Javier Bardem si unisce alle voci di Antonio Banderas e Richard Gere, oltre a quella di Chef Rubio (all'anagrafe Gabriele Rubini) per l'Italia, affinché vengano salvate le persone a bordo della Open Arms. L'attore spagnolo fa un appello al Presidente Pedro Sanchez e chiede alla Spagna di avviare "una procedura per la distribuzione di tutte le persone salvate nei diversi stati della comunità europea". Molti sono i volti noti dello spettacolo che si stanno mobilitando per le 151 persone a bordo dell'imbarcazione che sta vagando da undici giorni attorno alla costa di Lampedusa, senza poter attraccare. Nove i migranti che hanno lasciato la Open Arms dirette a Malta per motivi sanitari, per sospetta tubercolosi o polmonite. Javier Bardem si è così espresso a riguardo:

Questo è un video per unire la mia voce a quella di migliaia di persone che chiedono pubblicamente al nostro presidente Pedro Sanchez di condurre con la Spagna una procedura per la distribuzione di tutte le persone salvate nei diversi stati della comunità europea. La Spagna è il paese ideale per farlo, perché è il paese di origine dell'organizzazione Open Arms, che sta facendo un lavoro così straordinario e necessario per la dignità umana, per salvare la vita di persone che stanno vivendo situazioni che non possiamo nemmeno immaginare. Questo è un appello urgente al presidente Sanchez.

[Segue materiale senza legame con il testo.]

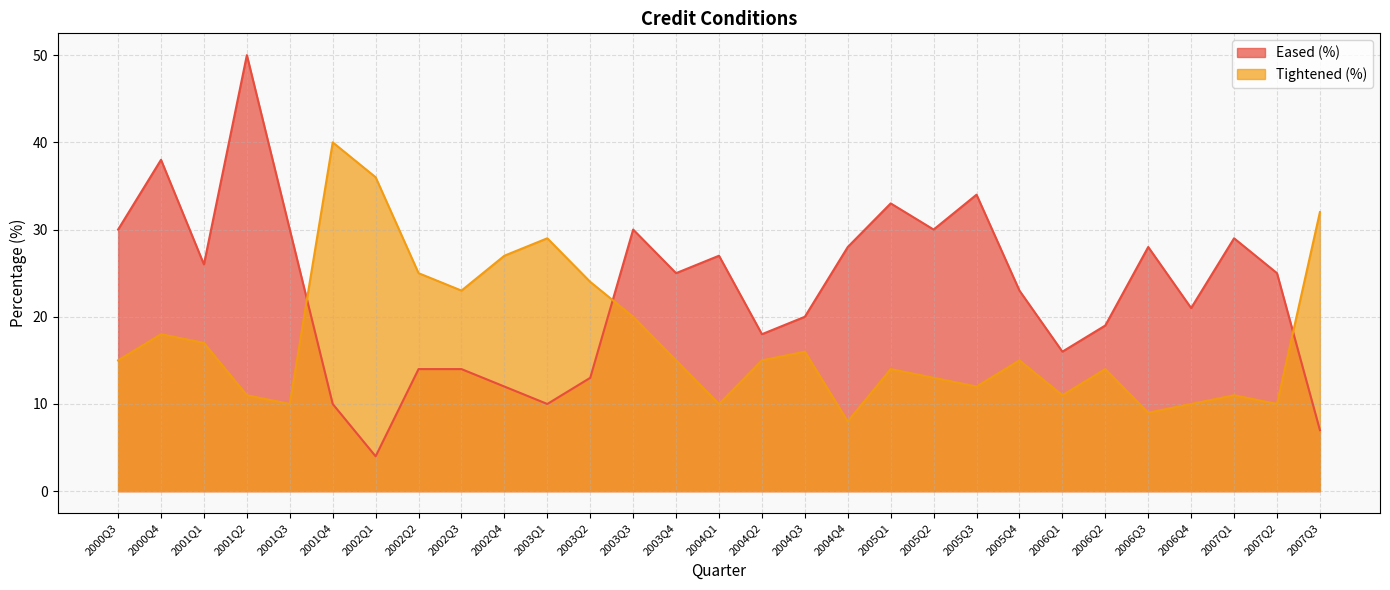

Does the chart have visible grid lines?

Yes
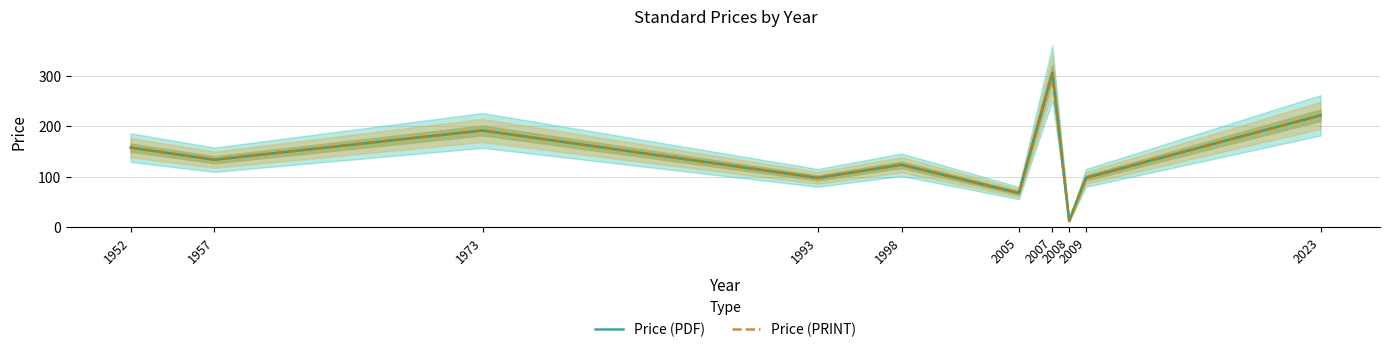

What is the difference between the Price (PDF) values at 2005 and 1957?

66.0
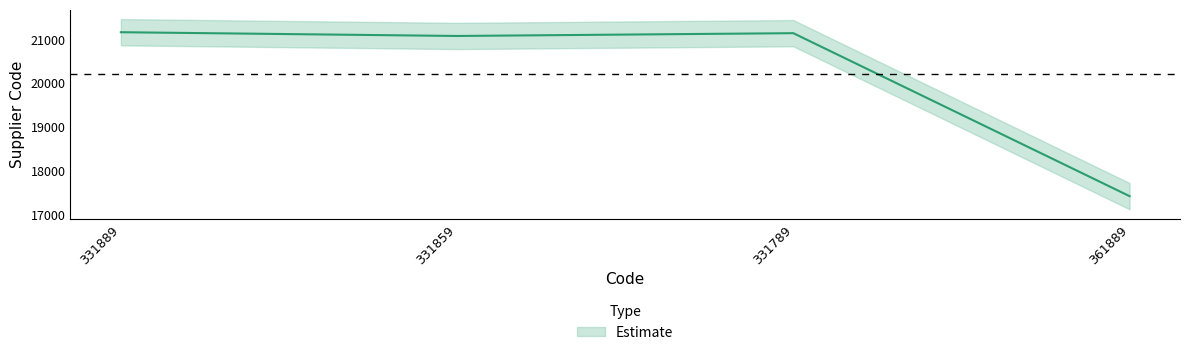

List the labels in order of value, smallest first.

361889, 331859, 331789, 331889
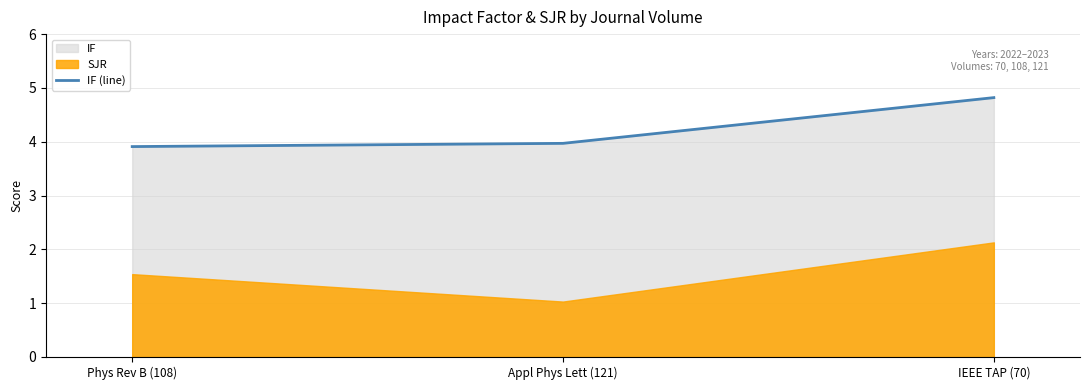

Reading left to right, extract all data points from this chart.

3.9	4.0	4.8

L'appello su Instagram a marzo 2018

Javier Bardem aveva già condiviso il suo pensiero riguardo il duro lavoro svolto da Open Arms. Era marzo del 2018 e l'attore scriveva in un post di accompagnamento a un video messaggio in sostegno della ONG spagnola, indagata per il reato di favoreggiamento dell’immigrazione clandestina: "In quale mondo viviamo se i veri eroi sono trattati come criminali? Nelle mani di chi siamo se salvare altri esseri umani dalla morte rappresenta un crimine? Sono domande retoriche. Conosciamo tutti le risposte. Ecco perché è essenziale sostenere, ognuno come crede e può, le brave persone che restituiscono dignità alla nostra specie, brave persone come la squadra di Open Arms.